## [What you are asked to do]
Give back, exactly and with nothing else, the lines running from the one that contains "list [632, 46, 1325, 1032]" to the end of the entries below; do not include pictures.

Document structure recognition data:
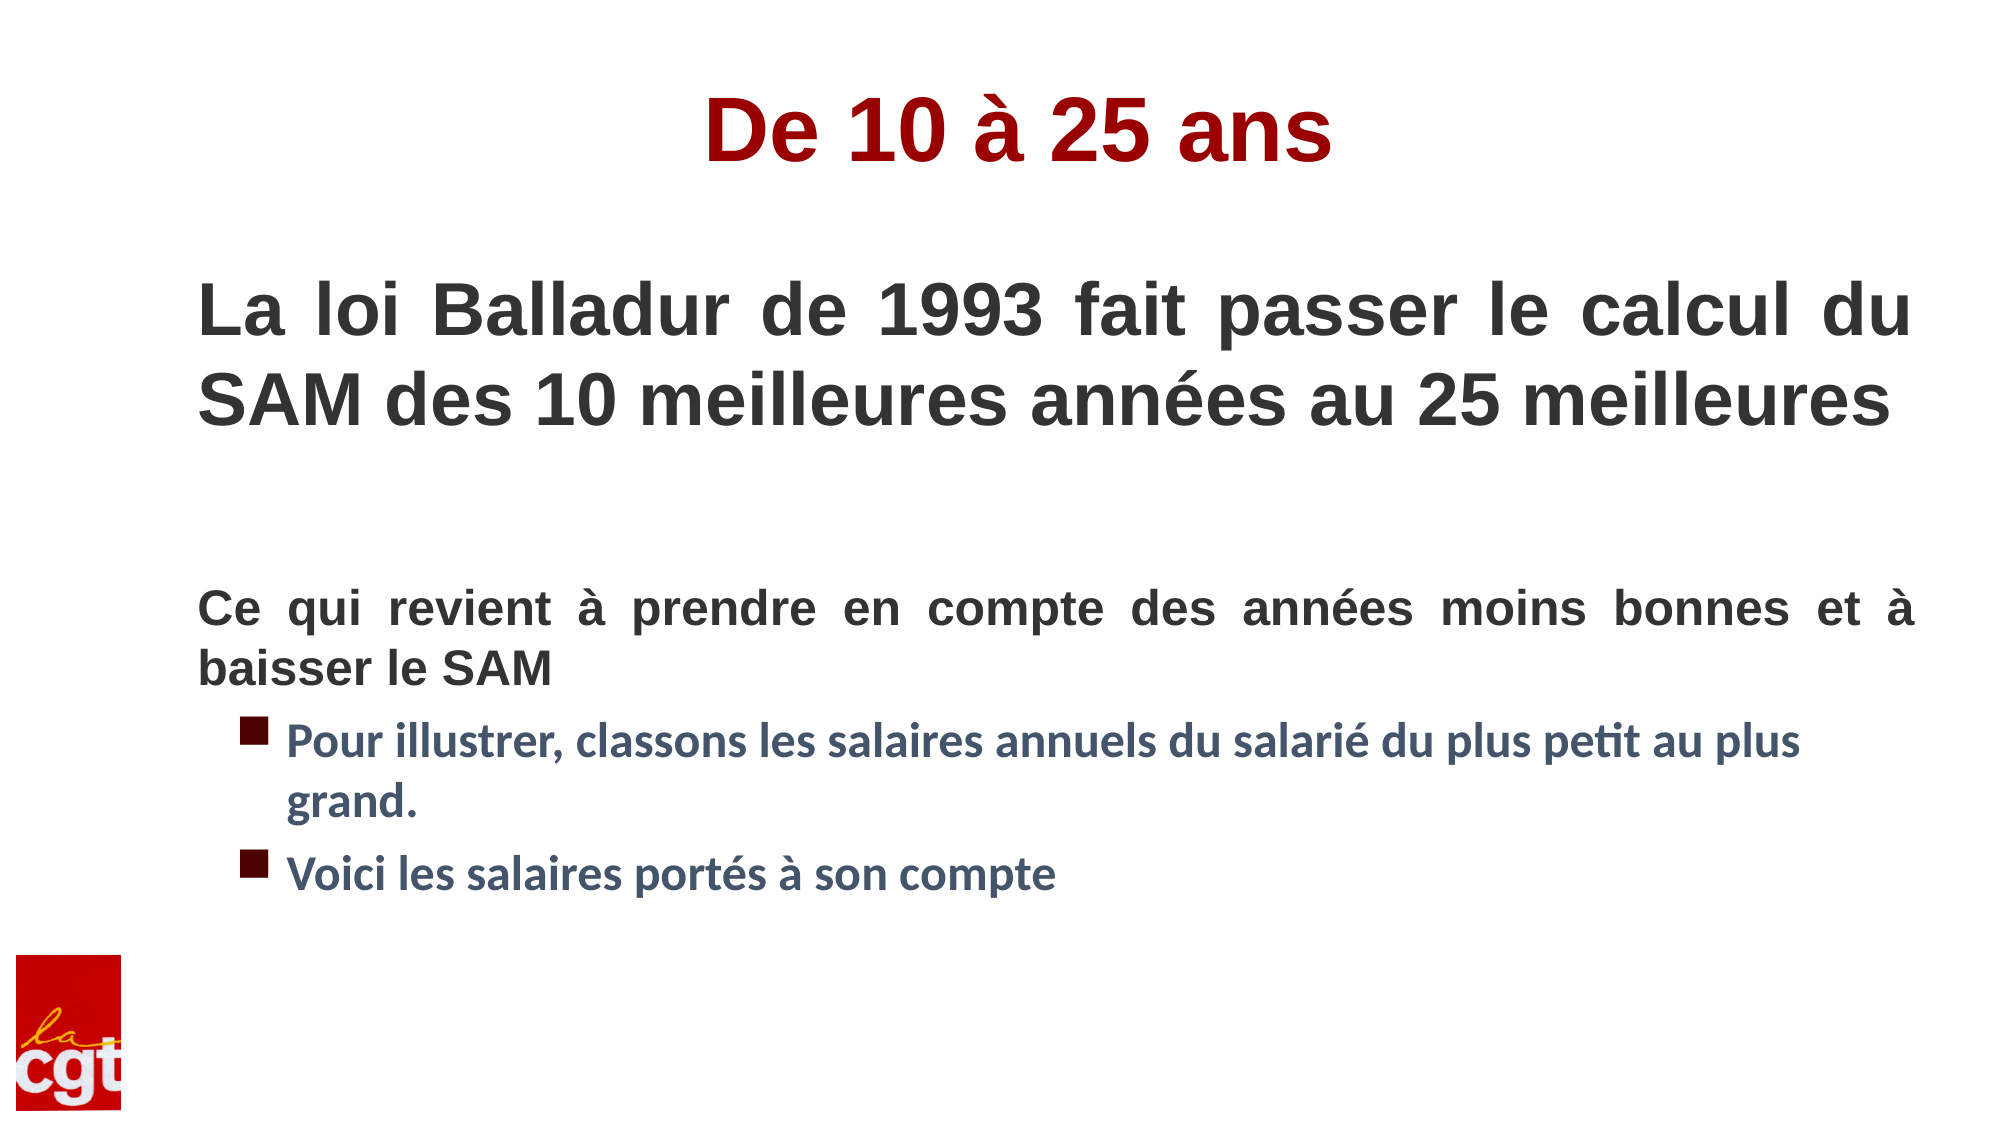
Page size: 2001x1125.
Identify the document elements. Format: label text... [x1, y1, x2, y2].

text_box La loi Balladur de 1993 fait passer le calcul du SAM des 10 meilleures années au 25 meilleures Ce qui revient à prendre en compte des années moins bonnes et à baisser le SAM Pour illustrer, classons les salaires annuels du salarié du plus petit au plus grand. Voici les salaires portés à son compte [182, 252, 1931, 1102]
picture [16, 955, 121, 1111]
text_box De 10 à 25 ans [397, 92, 1642, 184]
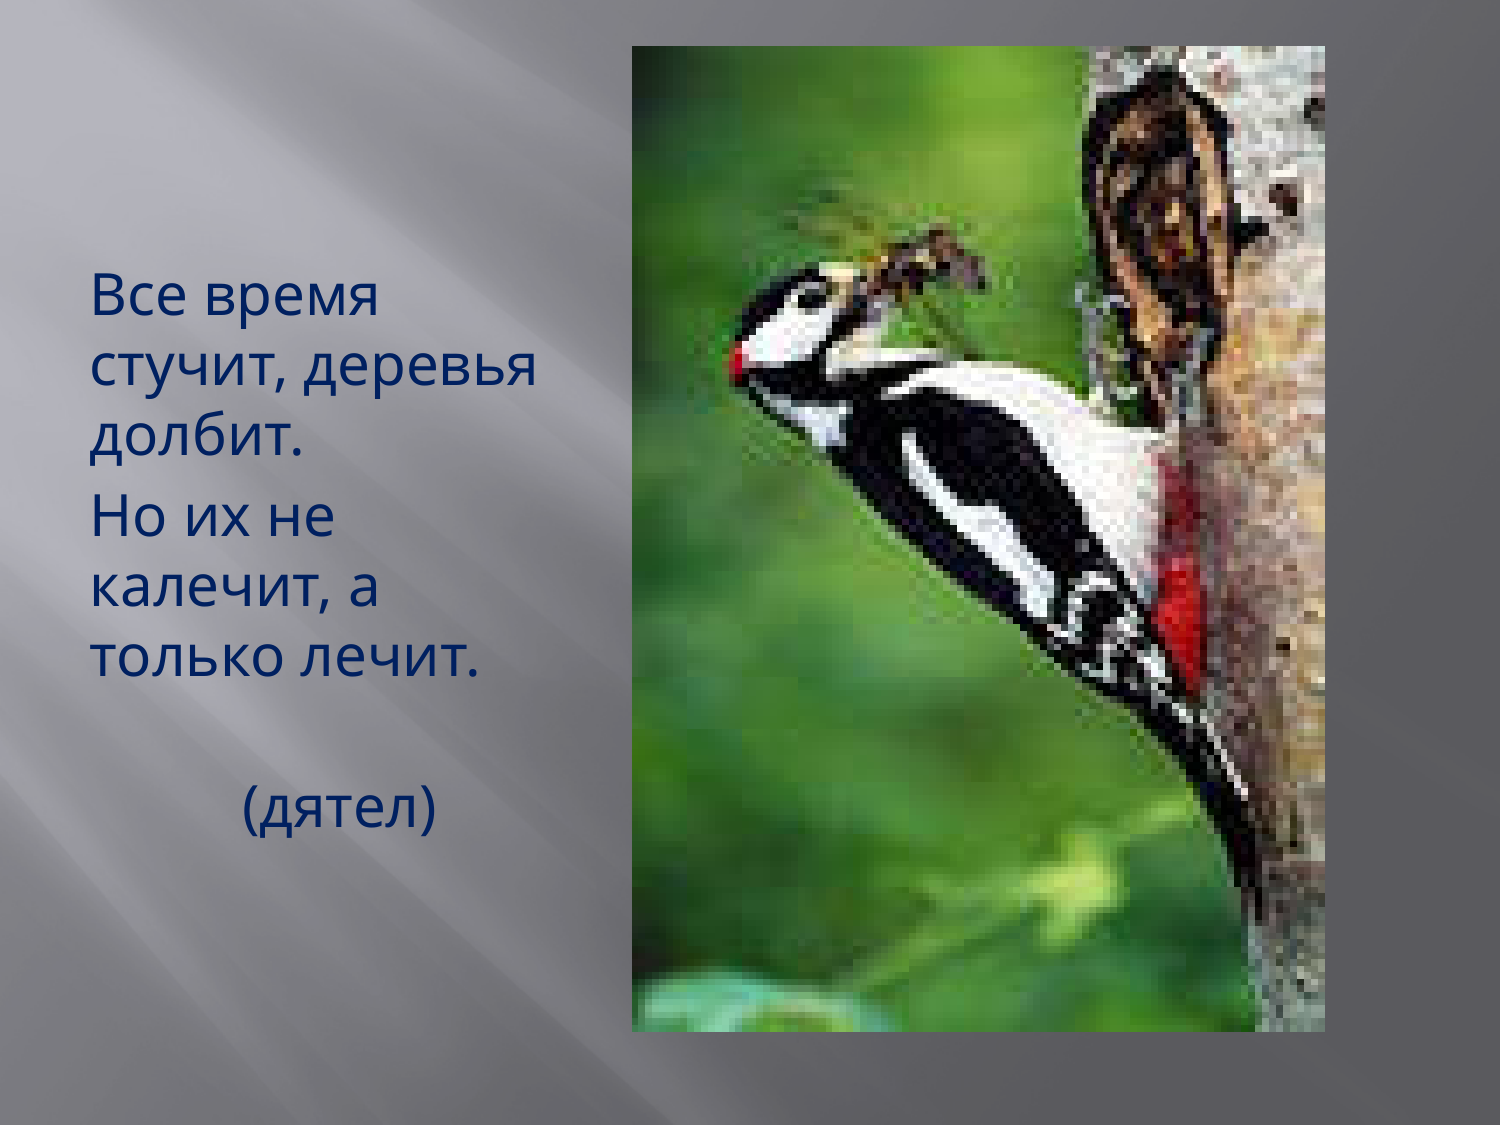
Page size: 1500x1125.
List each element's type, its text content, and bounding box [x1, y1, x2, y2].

list Все время стучит, деревья долбит. Но их не калечит, а только лечит. (дятел) [75, 249, 569, 1005]
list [632, 46, 1325, 1032]
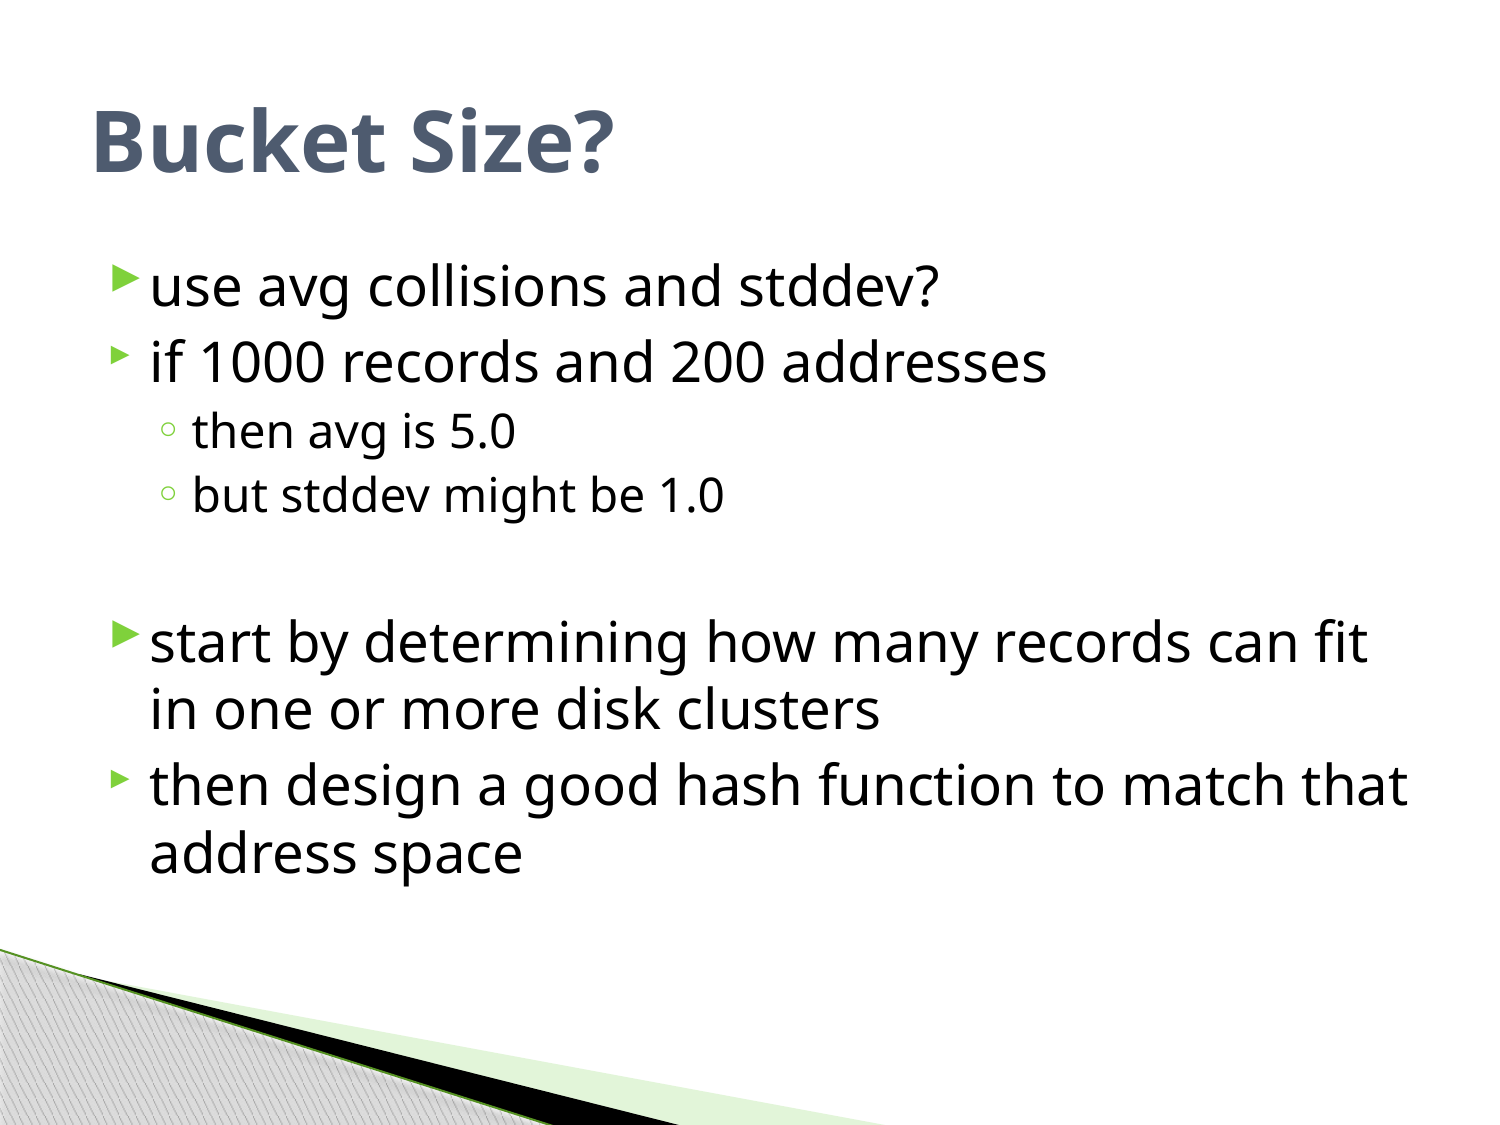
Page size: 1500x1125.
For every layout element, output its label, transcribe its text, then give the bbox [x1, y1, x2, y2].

title Bucket Size? [75, 45, 1425, 233]
list use avg collisions and stddev? if 1000 records and 200 addresses then avg is 5.0 but stddev might be 1.0 start by determining how many records can fit in one or more disk clusters then design a good hash function to match that address space [75, 243, 1425, 1088]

## [Expected answer]
list [632, 46, 1325, 1032]
Page size: 1500x1125.
For every layout element, output its label, transcribe its text, then give the bbox [x1, y1, x2, y2].

title Bucket Size? [75, 45, 1425, 233]
list use avg collisions and stddev? if 1000 records and 200 addresses then avg is 5.0 but stddev might be 1.0 start by determining how many records can fit in one or more disk clusters then design a good hash function to match that address space [75, 243, 1425, 1088]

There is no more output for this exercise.